Radioactive water alarms Nye officials
Thursday, March 2, 2000 | 11:14 a.m.
Nye County officials are taking a serious look at the radioactive contamination discovered in a ground-water sample off the Nevada Test Site and expect to have more results in a week, County Manager Jerry McKnight said Wednesday.
"Good science dictates that we verify these initial results," said Les Bradshaw, manager of the Nye County Department of Natural Resources and Federal Facilities.
Nye officials revealed Wednesday that radiation in ground water has been found outside the Nevada Test Site in amounts 25 times higher than the federal drinking water standards.
Increasing their concern is the type of radiation found. Two types of radioactive particles -- alpha, which is found in several sources including plutonium, and beta, which causes skin burns -- make it harder to pinpoint the source of the nuclear contamination.
If the radioactive source came from one of the 928 nuclear weapons experiments from Cold War activities there, it would be the first time radiation has been found outside of the Test Site, which is located 65 miles northwest of Las Vegas.
The Department of Energy's monitoring program has never found radiation outside of the Rhode Island-sized nuclear proving grounds. In 1998 DOE scientists discovered plutonium that traveled on microscopic particles about a mile away from an underground nuclear bomb crater on the site.
Sens. Harry Reid and Richard Bryan, both D-Nev., called Wednesday's announcement another surprise. Reid said he would discuss the issue with Energy Secretary Bill Richardson today.
Reid had planned to meet with Richardson about including Test Site workers in legislation that would compensate those harmed by exposure to radiation and toxic chemicals.
The senator said the radiation found in the ground water indicates why most Nevadans oppose a high-level nuclear repository at Yucca Mountain, 90 miles northwest of Las Vegas. Yucca is the only site under consideration as a national dumping ground for 77,000 tons of highly radioactive wastes from commercial reactors and defense activities.
"It's really important we accelerate the surveillance and monitoring at the Test Site," Reid told the Sun. "And it shows why we're opposed to Yucca Mountain. We need to know more."
Bryan agreed with Reid.
"This appears to be part of a growing pattern of radioactive migration from the Test Site," Bryan said. "More importantly, this discovery once again raises the credibility question for the Department of Energy."
Nye County began its early-warning well network in 1998 with Department of Energy funds. Each year the county adds more wells south and west of the Test Site and analyzes test results in labs independent of the DOE.
Nye County is officially neutral on Yucca Mountain, McKnight said.
"Our position has always been if they have the science, then what is the argument?" he said. "If the science is not there, then there is a problem."
Nye County's preliminary water result has received some criticism because it was such a surprise, found in a shallow test well 26 feet deep, McKnight said. Further tests will subtract any naturally occurring radiation coming from sources such as surrounding rocks, the sun or cosmic rays.
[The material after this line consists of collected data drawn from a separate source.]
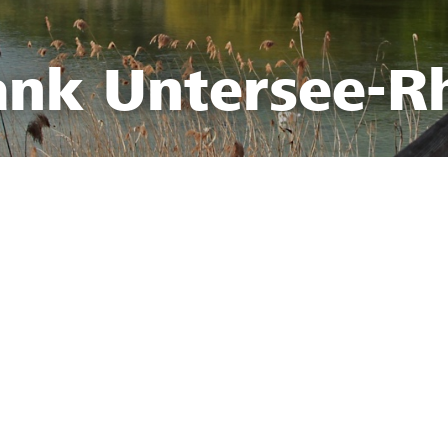
ank Untersee-R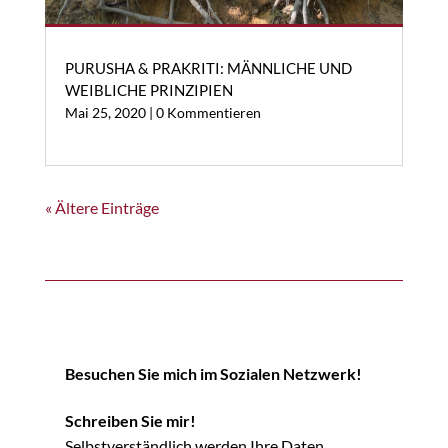
PURUSHA & PRAKRITI: MÄNNLICHE UND
WEIBLICHE PRINZIPIEN
Mai 25, 2020
| 0 Kommentieren
« Ältere Einträge
Besuchen Sie mich im Sozialen Netzwerk!
Schreiben Sie mir!
Selbstverständlich werden Ihre Daten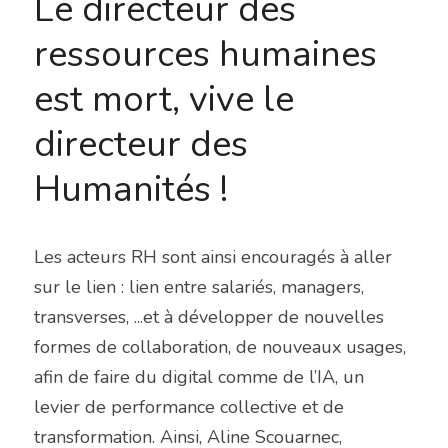
Le directeur des 
ressources humaines 
est mort, vive le 
directeur des 
Humanités !
Les acteurs RH sont ainsi encouragés à aller 
sur le lien : lien entre salariés, managers, 
transverses, ...et à développer de nouvelles 
formes de collaboration, de nouveaux usages, 
afin de faire du digital comme de l’IA, un 
levier de performance collective et de 
transformation. Ainsi, Aline Scouarnec,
The radiation may have been introduced by the drill bit as it bored the well or from contaminated soils from the surface, he said.
"It is technical, but in this case it is critical," McKnight said of the complicated testing procedure. "If the radiation was in the water, we have a lot more work to do."
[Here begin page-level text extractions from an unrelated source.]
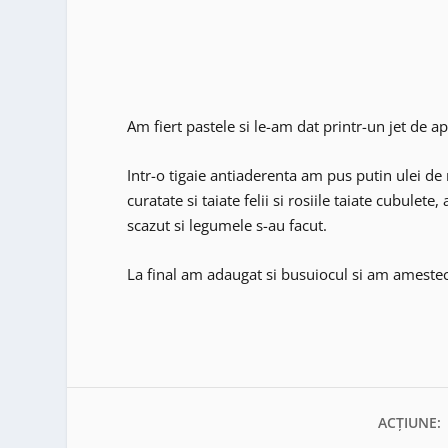
Am fiert pastele si le-am dat printr-un jet de ap
Intr-o tigaie antiaderenta am pus putin ulei de 
curatate si taiate felii si rosiile taiate cubulete
scazut si legumele s-au facut.
La final am adaugat si busuiocul si am amestec
ACȚIUNE: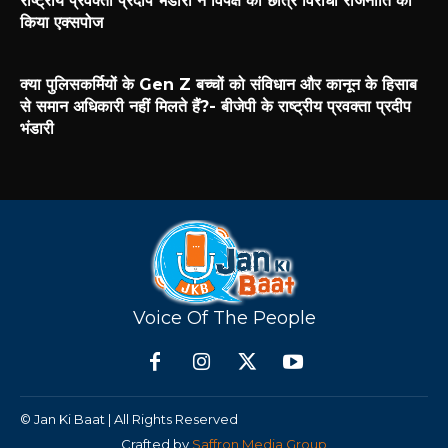
राष्ट्रीय प्रवक्ता प्रदीप भंडारी ने विपक्ष की छात्र विरोधी राजनीति को
किया एक्सपोज
क्या पुलिसकर्मियों के Gen Z बच्चों को संविधान और कानून के हिसाब
से समान अधिकारी नहीं मिलते हैं?- बीजेपी के राष्ट्रीय प्रवक्ता प्रदीप
भंडारी
Voice Of The People
© Jan Ki Baat | All Rights Reserved
Crafted by
Saffron Media Group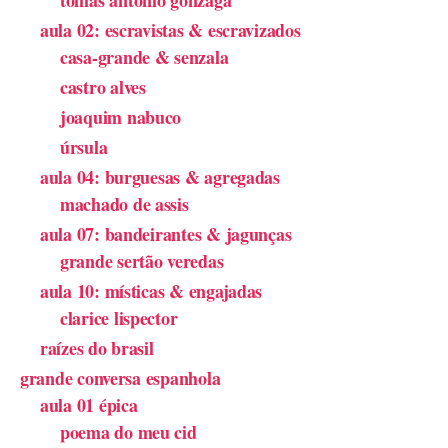
aula 02: escravistas & escravizados
casa-grande & senzala
castro alves
joaquim nabuco
úrsula
aula 04: burguesas & agregadas
machado de assis
aula 07: bandeirantes & jagunças
grande sertão veredas
aula 10: místicas & engajadas
clarice lispector
raízes do brasil
grande conversa espanhola
aula 01 épica
poema do meu cid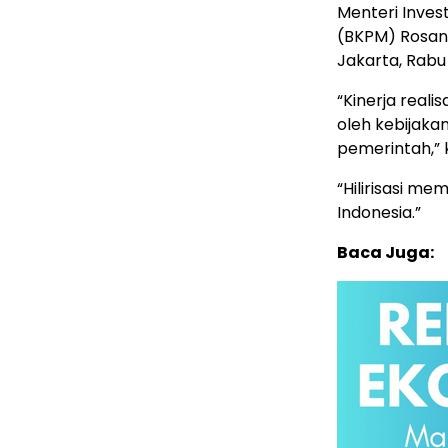
Menteri Inve
(BKPM) Rosan 
Jakarta, Rabu
“Kinerja reali
oleh kebijakan
pemerintah,” 
“Hilirisasi m
Indonesia.”
Baca Juga: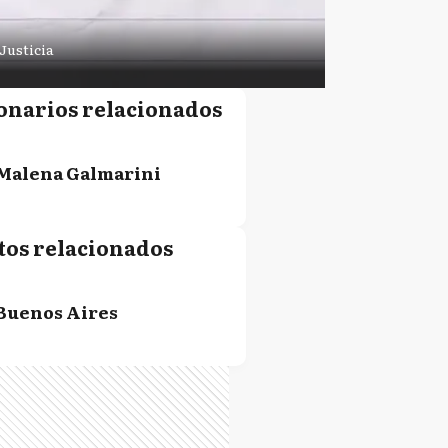
Justicia
onarios relacionados
Malena Galmarini
tos relacionados
Buenos Aires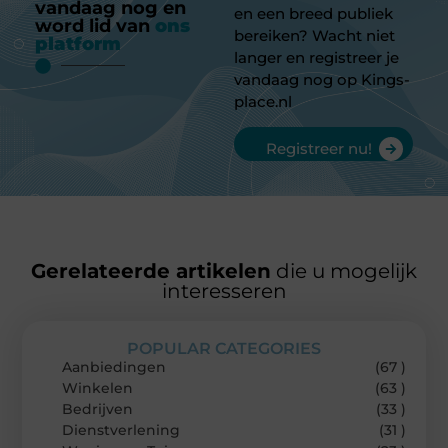
vandaag nog en
en een breed publiek
word lid van
ons
bereiken? Wacht niet
platform
langer en registreer je
vandaag nog op Kings-
place.nl
Registreer nu!
Gerelateerde artikelen
die u mogelijk
interesseren
POPULAR CATEGORIES
Aanbiedingen
(67 )
Winkelen
(63 )
Bedrijven
(33 )
Dienstverlening
(31 )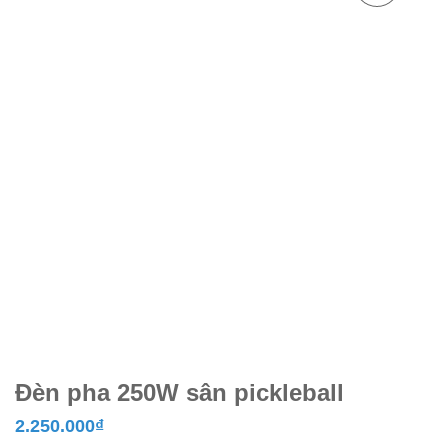
Đèn pha 250W sân pickleball
2.250.000
₫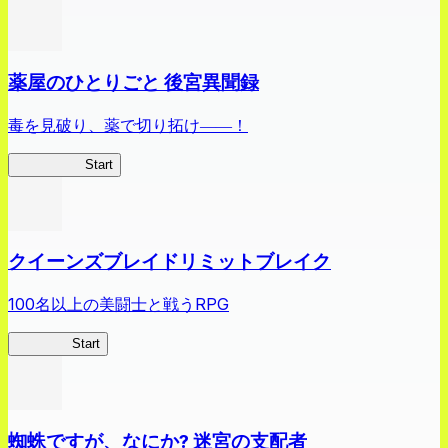
薬屋のひとりごと 後宮異聞録
毒を見破り、薬で切り拓け――！
薬屋異聞録
Start
クイーンズブレイドリミットブレイク
100名以上の美闘士と戦うRPG
クイブレ
Start
蜘蛛ですが、なにか? 迷宮の支配者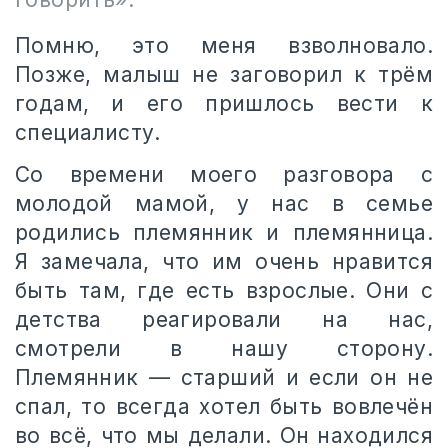
Помню, это меня взволновало.
Позже, малыш не заговорил к трём
годам, и его пришлось вести к
специалисту.
Со времени моего разговора с
молодой мамой, у нас в семье
родились племянник и племянница.
Я замечала, что им очень нравится
быть там, где есть взрослые. Они с
детства реагировали на нас,
смотрели в нашу сторону.
Племянник — старший и если он не
спал, то всегда хотел быть вовлечён
во всё, что мы делали. Он находился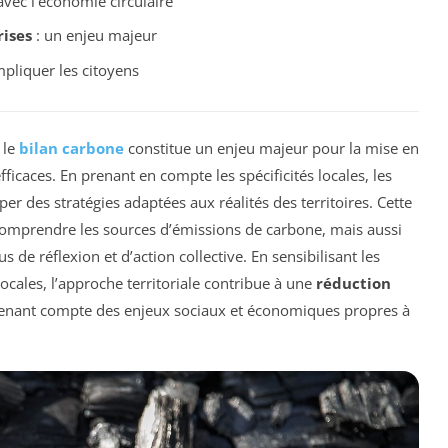
avec l’économie circulaire
rises
: un enjeu majeur
pliquer les citoyens
 le
bilan carbone
constitue un enjeu majeur pour la mise en
fficaces. En prenant en compte les spécificités locales, les
per des stratégies adaptées aux réalités des territoires. Cette
mprendre les sources d’émissions de carbone, mais aussi
 de réflexion et d’action collective. En sensibilisant les
ocales, l’approche territoriale contribue à une
réduction
tenant compte des enjeux sociaux et économiques propres à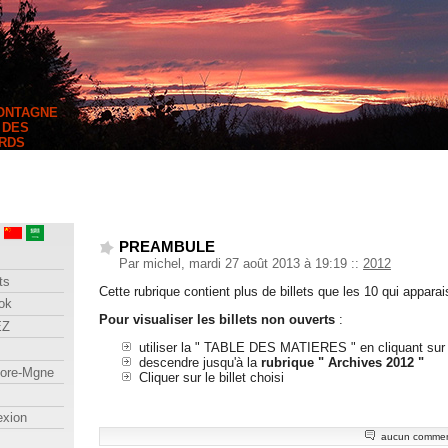
MONTAGNE
 DES
RDS
PREAMBULE
Par michel, mardi 27 août 2013 à 19:19
::
2012
ts
Cette rubrique contient plus de billets que les 10 qui appara
ok
Pour visualiser les billets non ouverts
:
EZ
utiliser la " TABLE DES MATIERES " en cliquant su
descendre jusqu'à la
rubrique " Archives 2012 "
lore-Mgne
Cliquer sur le billet choisi
exion
aucun commen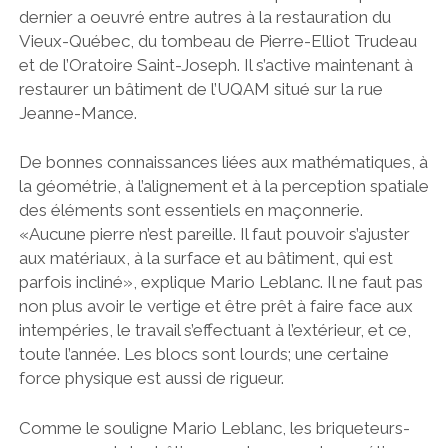
dernier a oeuvré entre autres à la restauration du
Vieux-Québec, du tombeau de Pierre-Elliot Trudeau
et de l’Oratoire Saint-Joseph. Il s’active maintenant à
restaurer un bâtiment de l’UQAM situé sur la rue
Jeanne-Mance.
De bonnes connaissances liées aux mathématiques, à
la géométrie, à l’alignement et à la perception spatiale
des éléments sont essentiels en maçonnerie.
«Aucune pierre n’est pareille. Il faut pouvoir s’ajuster
aux matériaux, à la surface et au bâtiment, qui est
parfois incliné», explique Mario Leblanc. Il ne faut pas
non plus avoir le vertige et être prêt à faire face aux
intempéries, le travail s’effectuant à l’extérieur, et ce,
toute l’année. Les blocs sont lourds; une certaine
force physique est aussi de rigueur.
Comme le souligne Mario Leblanc, les briqueteurs-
The preliminary findings by Nye County also make it less likely that the test result is a mistake, several scientists told the Sun.
It is not simple tritium, a radioactive form of hydrogen easily dissolved in water that usually alerts scientists to other radioactive contamination, said Steve Frishman, technical coordinator for the Nevada Agency for Nuclear Projects.
"Now that they know the sample is real, they have to do further radiation testing," Frishman said.
The Nevada State Health Division is sampling the well today, health physicist Larry Franks said.
"We are going to do a full analysis," Franks said. The state will look for nuclear bomb traces such as uranium, plutonium, cesium-137 and tritium, as well as naturally occurring radiation, he said.
The DOE confirmed that two of the three types of radiation had been found in the water sample. While alpha and beta particles are particularly dangerous if swallowed or inhaled, gamma particles can enter living tissue unless it is protected with a lead shield. No gamma source had been measured or identified.
But the DOE questioned the county's method used to analyze the water sample.
If the water was not carefully collected, DOE spokeswoman Nancy Harkess said, particles of sediment from the well could have contaminated the sample.
The U.S. Geological Survey took a water sample from another well about 2 feet away from Nye County's hole and found no radiation in the water, Harkess said.